James O’Connor’s best friend this week would appear, bizarrely, to be Manu Tuilagi. The completely overblown furore that erupted over ‘bunnygate’ has masked a more serious story of a young player stepping out of line. It was reported earlier this week that O’Connor was denied boarding of a team flight at Perth airport for reportedly being too drunk, but (in the Northern Hemisphere at least) this story has gone largely under the radar thanks to the non-event that is the Tuilagi and Cameron incident. The ARU have opened an investigation into the incident which is ‘ongoing’.
O’Connor is part of the unfortunately self-styled ‘Three Amigos’ – along with Quade Cooper and Kurtley Beale – who have become notorious for making the headlines for all the wrong reasons. Cooper famously called the environment in the Wallaby camp ‘toxic’ on a television programme, rather than taking any concerns he had to the senior management to work on it. He was, as a result (and quite rightly), dropped from the squad.
Kurtley Beale’s incidents with alcohol in the recent past have been well documented, the worst moment coming when he allegedly attacked his team captain and another player on a bus back from a heavy loss for his franchise the Rebels. To be fair to Beale he has admitted his mistakes and has since undertaken rehab.
Before we jump to conclusions and chastise O’Connor and his chums too much, we must take a step back. All players should be allowed to enjoy themselves after a game and rugby, of course, has an ingrained culture of taking that enjoyment to notorious levels. No one is saying O’Connor shouldn’t be allowed to have a few beers.
The issue is this: with a record such as his, does he not realise it might be sensible to reign it in a bit when you know you’re going to be out in public? Getting so plastered you are refused entry to a flight might be hilarious on a stag do, but when you’re a professional rugby player with a poor disciplinary record it shows nothing less than terrible judgement. Whether he likes it or not he is a role-model, and that type of behaviour is just not acceptable.
Of course the problem is far more deep-seated than the alcohol issues. The so-called ‘Three Amigos’ have shown a disregard for their peers and their superiors on numerous occasions now. The celebrity life afforded them seems to have gone to their head to the point where they think they are bigger than the team. That is surely one thing that is unacceptable in rugby.
Even worse than all of that – in my opinion anyway – came after the recent Wallaby loss to New Zealand, their second in as many weeks. Michael Lynagh – a man in a far better position than myself to comment on something like this – picked up on it on the Sky coverage: O’Connor was seen laughing and joking around moments after another crushing defeat to their closest rivals.
Lynagh himself was distraught in the studio – why was O’Connor, having just played in the game himself, not experiencing the same emotions multiplied many times over?
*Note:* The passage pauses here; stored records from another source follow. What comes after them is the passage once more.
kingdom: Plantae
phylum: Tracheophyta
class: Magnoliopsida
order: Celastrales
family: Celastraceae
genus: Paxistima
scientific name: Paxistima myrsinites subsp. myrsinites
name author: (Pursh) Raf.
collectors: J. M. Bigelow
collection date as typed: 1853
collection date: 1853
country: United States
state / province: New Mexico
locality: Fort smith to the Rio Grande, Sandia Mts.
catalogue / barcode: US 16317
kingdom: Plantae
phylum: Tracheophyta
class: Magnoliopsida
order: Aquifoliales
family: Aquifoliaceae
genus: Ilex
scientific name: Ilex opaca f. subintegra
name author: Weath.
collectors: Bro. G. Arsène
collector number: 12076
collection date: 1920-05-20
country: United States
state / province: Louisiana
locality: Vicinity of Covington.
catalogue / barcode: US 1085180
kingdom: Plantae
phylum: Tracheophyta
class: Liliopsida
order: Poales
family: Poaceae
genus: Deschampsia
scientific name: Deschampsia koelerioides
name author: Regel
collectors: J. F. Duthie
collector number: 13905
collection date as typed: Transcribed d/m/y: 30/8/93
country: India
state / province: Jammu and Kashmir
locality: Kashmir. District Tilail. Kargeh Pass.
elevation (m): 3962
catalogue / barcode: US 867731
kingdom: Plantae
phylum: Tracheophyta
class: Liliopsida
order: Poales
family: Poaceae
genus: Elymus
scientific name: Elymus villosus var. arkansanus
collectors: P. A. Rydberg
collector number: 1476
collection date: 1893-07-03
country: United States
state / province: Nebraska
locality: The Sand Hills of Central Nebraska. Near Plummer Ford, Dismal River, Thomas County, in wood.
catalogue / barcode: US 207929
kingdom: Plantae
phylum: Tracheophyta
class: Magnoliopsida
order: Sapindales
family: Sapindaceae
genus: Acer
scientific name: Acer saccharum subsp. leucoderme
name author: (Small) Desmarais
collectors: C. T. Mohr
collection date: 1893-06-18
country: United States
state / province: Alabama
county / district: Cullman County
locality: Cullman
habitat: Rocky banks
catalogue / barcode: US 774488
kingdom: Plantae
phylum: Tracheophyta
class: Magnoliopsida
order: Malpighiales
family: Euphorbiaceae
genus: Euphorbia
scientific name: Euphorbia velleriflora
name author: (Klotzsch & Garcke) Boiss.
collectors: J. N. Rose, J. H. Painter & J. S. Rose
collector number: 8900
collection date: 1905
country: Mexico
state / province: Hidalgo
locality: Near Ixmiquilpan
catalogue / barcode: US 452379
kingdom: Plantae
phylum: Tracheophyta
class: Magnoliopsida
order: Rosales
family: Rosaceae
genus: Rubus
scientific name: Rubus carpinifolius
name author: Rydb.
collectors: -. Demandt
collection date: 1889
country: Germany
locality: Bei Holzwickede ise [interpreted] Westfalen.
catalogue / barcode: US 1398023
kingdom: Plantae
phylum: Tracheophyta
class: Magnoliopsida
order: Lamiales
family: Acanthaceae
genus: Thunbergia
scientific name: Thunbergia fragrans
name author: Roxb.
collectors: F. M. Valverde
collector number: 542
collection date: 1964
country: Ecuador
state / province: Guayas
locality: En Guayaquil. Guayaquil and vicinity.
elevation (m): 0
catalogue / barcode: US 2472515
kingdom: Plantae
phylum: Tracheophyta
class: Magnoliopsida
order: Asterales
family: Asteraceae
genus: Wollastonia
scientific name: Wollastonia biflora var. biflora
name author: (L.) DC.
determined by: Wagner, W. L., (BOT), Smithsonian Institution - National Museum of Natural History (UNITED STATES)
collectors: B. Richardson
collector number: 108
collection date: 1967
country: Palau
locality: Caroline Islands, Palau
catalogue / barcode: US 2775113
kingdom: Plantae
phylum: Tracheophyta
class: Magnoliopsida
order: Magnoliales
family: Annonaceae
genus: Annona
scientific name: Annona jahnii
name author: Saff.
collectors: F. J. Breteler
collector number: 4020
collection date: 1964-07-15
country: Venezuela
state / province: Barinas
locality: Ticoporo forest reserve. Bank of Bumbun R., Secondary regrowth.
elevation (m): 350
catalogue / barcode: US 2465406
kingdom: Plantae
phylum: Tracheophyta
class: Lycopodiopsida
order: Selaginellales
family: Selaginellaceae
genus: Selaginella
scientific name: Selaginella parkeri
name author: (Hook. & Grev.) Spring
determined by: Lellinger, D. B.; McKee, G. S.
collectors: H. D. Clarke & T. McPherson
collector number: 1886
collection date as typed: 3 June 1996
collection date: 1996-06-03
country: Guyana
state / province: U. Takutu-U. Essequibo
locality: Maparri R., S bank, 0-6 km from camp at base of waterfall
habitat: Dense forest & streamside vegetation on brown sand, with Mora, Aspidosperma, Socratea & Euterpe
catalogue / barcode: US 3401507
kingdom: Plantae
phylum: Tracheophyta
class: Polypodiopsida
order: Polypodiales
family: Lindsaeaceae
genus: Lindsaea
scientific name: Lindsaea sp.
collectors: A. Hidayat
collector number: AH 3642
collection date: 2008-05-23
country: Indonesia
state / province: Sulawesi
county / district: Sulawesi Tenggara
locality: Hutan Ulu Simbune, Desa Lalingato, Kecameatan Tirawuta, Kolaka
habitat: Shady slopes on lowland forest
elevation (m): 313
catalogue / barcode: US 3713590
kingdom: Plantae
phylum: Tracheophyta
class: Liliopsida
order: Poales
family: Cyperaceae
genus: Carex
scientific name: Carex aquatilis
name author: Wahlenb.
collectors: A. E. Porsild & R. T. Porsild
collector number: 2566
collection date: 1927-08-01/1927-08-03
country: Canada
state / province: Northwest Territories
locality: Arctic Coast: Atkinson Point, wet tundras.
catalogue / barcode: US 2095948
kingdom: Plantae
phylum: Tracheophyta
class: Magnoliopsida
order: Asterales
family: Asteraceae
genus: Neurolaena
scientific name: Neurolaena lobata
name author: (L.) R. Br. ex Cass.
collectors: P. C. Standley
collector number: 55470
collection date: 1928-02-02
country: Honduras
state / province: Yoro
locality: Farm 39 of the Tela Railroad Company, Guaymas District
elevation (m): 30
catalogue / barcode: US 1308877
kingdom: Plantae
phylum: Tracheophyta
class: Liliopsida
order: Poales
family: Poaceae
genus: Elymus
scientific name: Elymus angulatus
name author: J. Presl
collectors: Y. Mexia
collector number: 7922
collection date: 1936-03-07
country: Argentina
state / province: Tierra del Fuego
Does it not mean as much to him now as it did in Lynagh’s day? Anyone who has played and cared about rugby (or sport in general, for that matter) should know that it is no fun to lose, especially to your fiercest rival. When that stops mattering to you, what is left? Are you ever likely to truly be giving your all?
A superb article in the Sydney Morning Herald recently went into more detail about this apparent lack of desire in what they called the ‘20% of the squad that lets down the other 80%’. If you have not read it yet, I urge you to follow that link and do so.
The Three Amigos are undoubtedly prodigiously talented, which is ironically what has propelled them to super-stardom and all the baggage that has come with it. They are capable of things on the rugby pitch that others simply are not, but there surely comes a point when that ability is outweighed by the off-field dramas and disregard for the rules and respect of your teammates. And it is not like they don’t have decent replacements in these positions – we are not talking about front five players here. Australia do not want for quality backs.
While Tuilagi’s actions were immature, they were also harmless. No one can say Tuilagi does not care about the teams he plays for, or thinks he is above everyone else – you simply do not survive in an environment like the Tigers with an attitude like that. Conversely, O’Connor has just been dropped from the books at the Melbourne Rebels, the newest Australian franchise and one that, frankly, is hardly in a position to cast off its biggest name lightly. That speaks volumes.
At what point do the ARU cut their losses and say enough is enough? It must be fast approaching.